Portrait of Lord Moynihan
with permission form the Royal College of Surgeons of England
Positions held:
- President of the Royal College of Surgeons of England
- Hunterian Professor 1919-1920
- Bradshaw Lecturer 1920
- Professor of Surgery, University of Leeds 1925
- Huntarian Orator 1927
- Romanes Lecturer, Oxford 1932
- Walker Lecturer, St Andrews 1933
- Linacre Lecturer, Cambridge 1936
Berkeley George Andrew Moynihan was born in Malta in 1865 and died in 1936. He trained at the Royal Naval College and originally intended to follow his father into the army but decided that the Moynihans “had done enough killing. It’s time they mended their ways” (1).
He did his medical training at Leeds Medical School and the University of London achieving his M.B., M.S., in 1887. He subsequently became a Fellow of the Royal College of Surgons of England in 1890 and completed his Master of Surgery in 1893 where he was awarded the gold medal (2). He never failed an exam and he won every prize available to him.
During his medical career, he strove to drive out “quackeries” and strived to encourage surgeons to work together and share knowledge contrary to the culture of rivalry amongst surgeons that was prevent.
By 1910, he had a national reputation and became the first Professor of Clinical Surgery at the University of Leeds following on to become the first Professor of Surgery in 1925.
He served on the Council of the Royal College of Surgeons and was President of the Royal College of Surgeons for 6 years. He was the first President to have come from outside London.

Berkeley George Andrew Moynihan
Source: The Welcome Collection https://wellcomecollection.org/

Lord Moynihan was a general surgeon with a wide set of interests but his greatest pride lay in what he had done for the elucidation of the duodenal ulcer (1). He made 134 contributions to surgical literature, culminating in his first book: Abdominal Operations (1905). This was based on 10 years of notes and was re-published four times by 1926 and had an immense impact on the development of abdominal surgical standards in the United States and Britain.
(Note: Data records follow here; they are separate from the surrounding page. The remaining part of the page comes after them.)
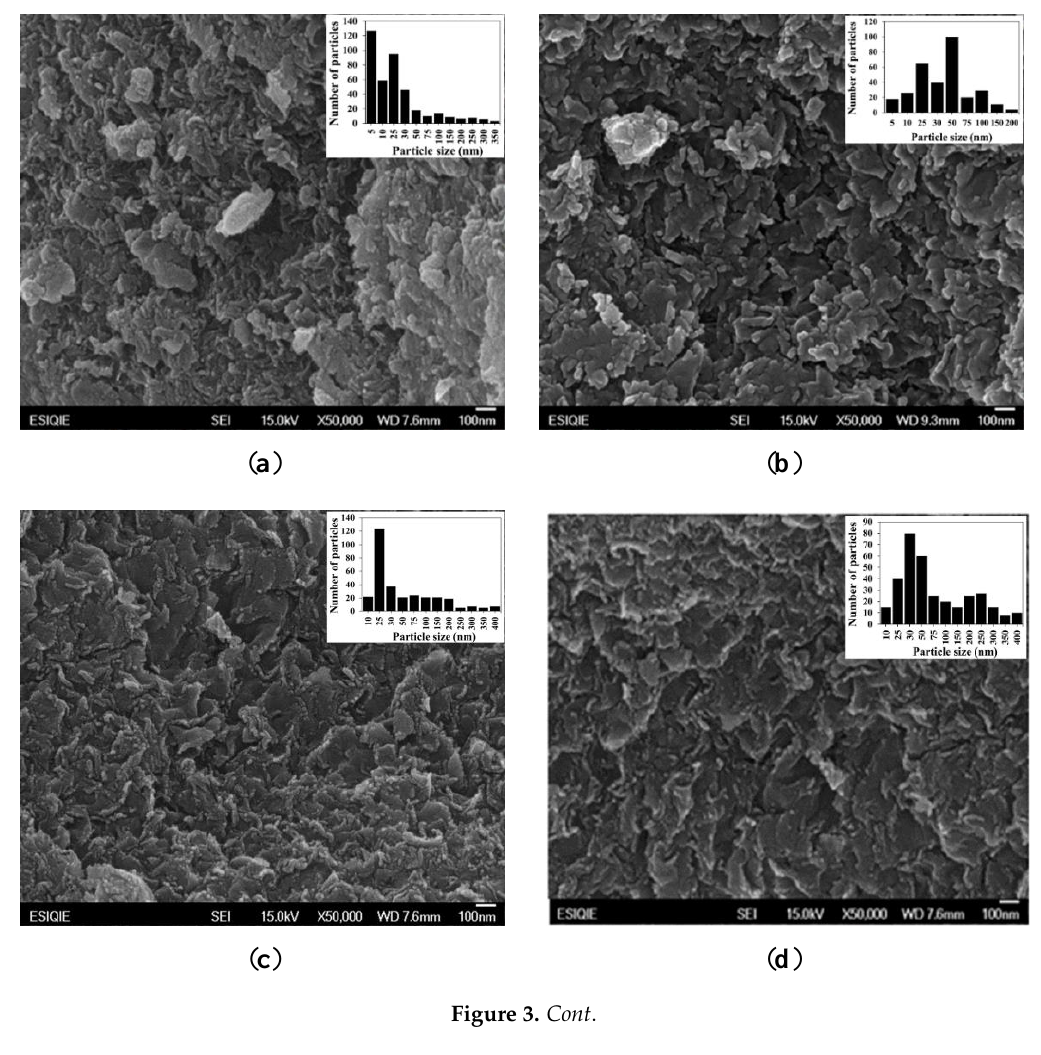
Figure 2. X-ray diffraction patterns of oxides calcined at 550 °C: ( a ) 100A, ( b ) 5SA, ( c ) 15SA, ( d ) 25SA y ( e ) 100S.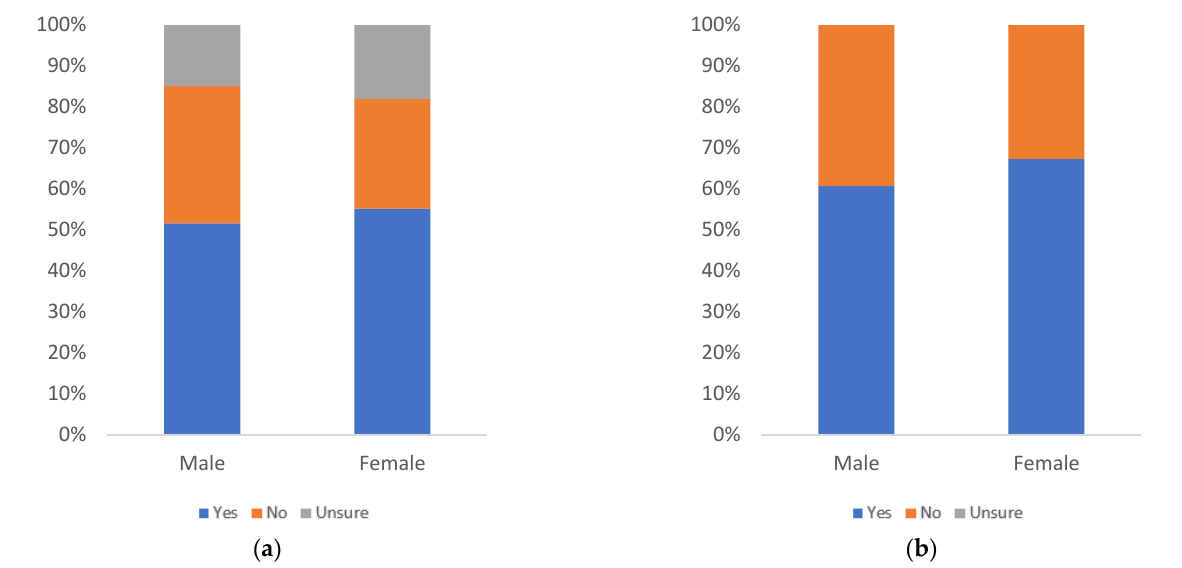
Figure 13. Label use, by gender: ( a ) with uncertain respondents (left) and ( b ) without uncertain respondents (right).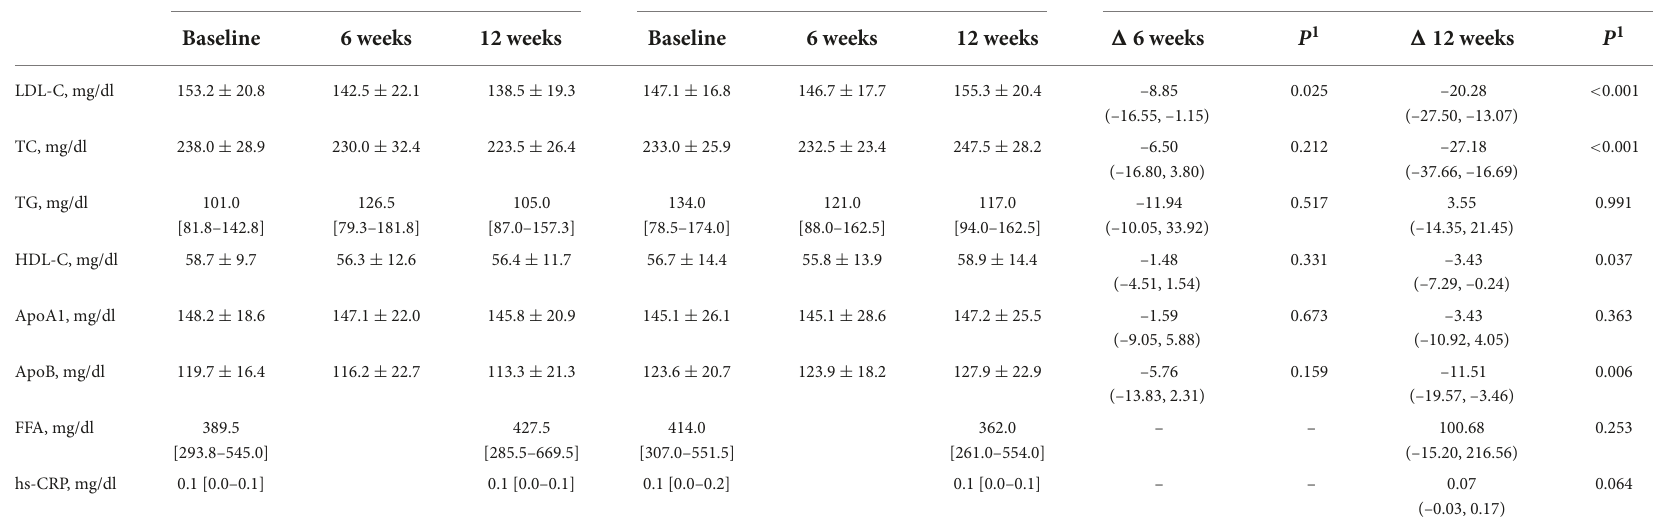
TABLE 4 Primary and secondary outcome measures of the two groups (per protocol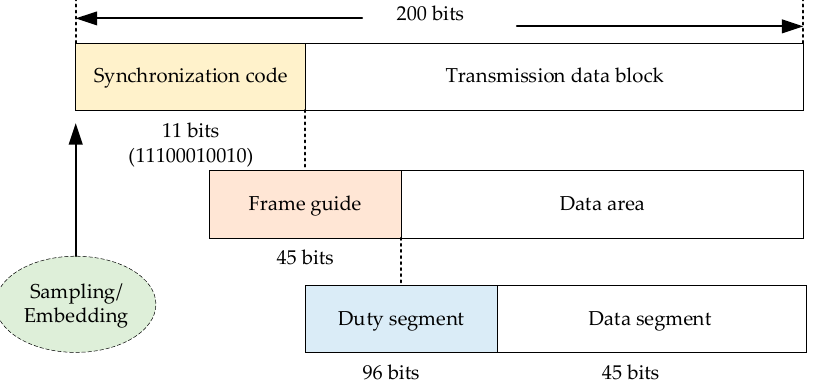
Figure 3. Inter-satellite transmission subframe structure.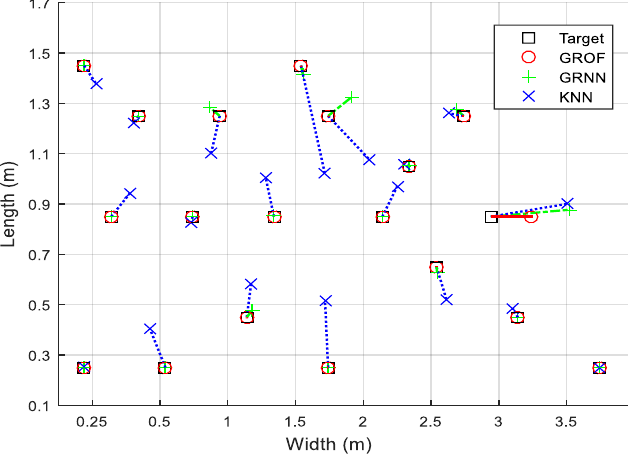
Figure 8. Localization estimation deviation comparison of twenty test points between different algorithms.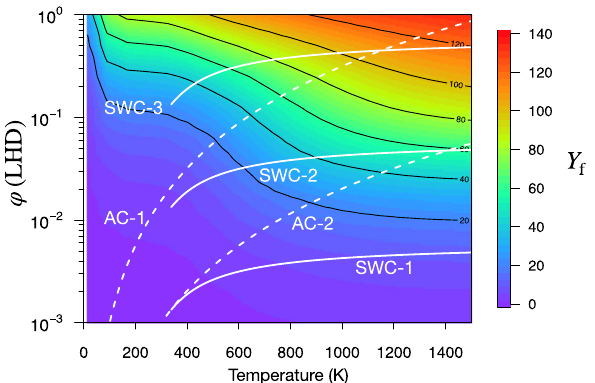
Figure 6. Fusion yields Y f as functions of ϕ and T . The white dashed lines denote ϕ - T relation of adiabatic compression (AC-1 assumes T i = 100 K and ϕ i = 10 − solid lines denote the relationship of shock wave compression (SWC-1 assumes 300 K and initial ϕ i = 10 − SWC-2 assumes 300 K and initial ϕ i = 10 −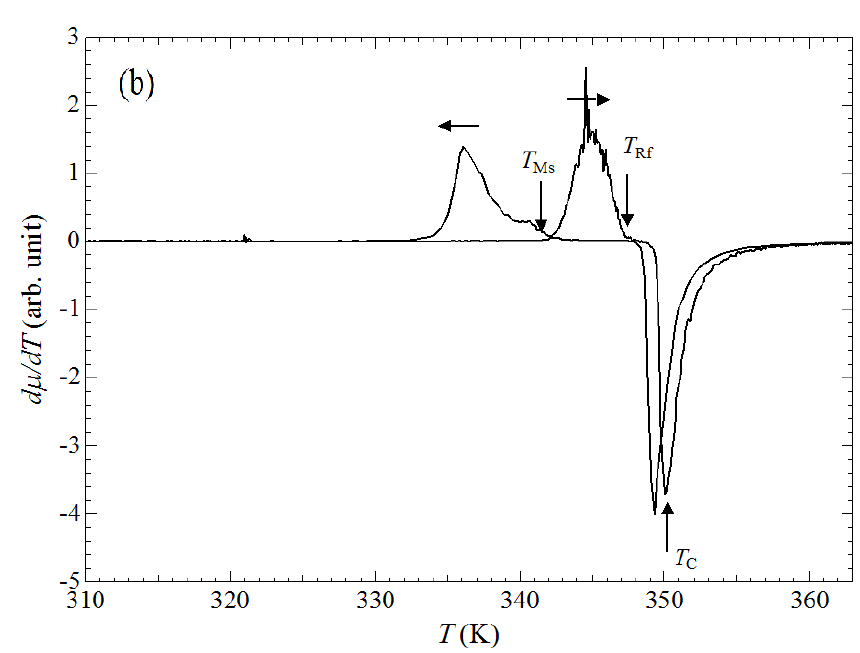
Mn Ga in static 52.5 24.5 23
He later wrote: Duodenal Ulcer, Gall Stones , Retroperitoneal Hernia and The Spleen, and many other books of collected essays.
Lord Moynihan was “not handicapped by possessing any trace of modesty” (1) and he had disproved the popular idea that the best surgery was to be had in London. He regarded science as an “exact observation, inductive reasoning, of pursuit and discovery of broad truths” (1).
Lord Moynihan performed other “firsts’ in surgery, not always welcomed by his peers but that changed surgery forever:
- He was the the first to perform a successful blood transfusion, in 1906.
- He made a point of changing his ordinary clothes for sterilised white garments before entering the operating theatre.
- He was the first surgeon in the UK to wear rubber gloves when operating. He was ridiculed at first for these and for changing his clothes, perceived by others as theatrical – a joke which continued into 1926 when Lady Moynihan was presented with a bouquet of rubber gloves.
- He was known for his ritual of hand washing and keeping the soap in antiseptic at a time when this was not routine a amongst other surgeons.
- He introduced the use of green towels in 1912 rather than white to reduce fatigue of the eyes.
His aim of starting the Chirurgical Club, as it was first known, was so that “provincial” surgery could be seen to transcend anything to be seen in London and to give impetus to the advance of surgery in all parts of the United Kingdom. As Lord Moynihan said “I look back upon the formation of the Club as one of the happiest inspirations of my life. It seems to me that my ideal has been completely realised and that through the work of the Club, not only has the cause of surgery been advanced, but many warm friendships among surgeons have been created”.
After the creation of the Moynihan Chirurgical Club, he went onto create the Association of Surgeons, and The British Journal of Surgery.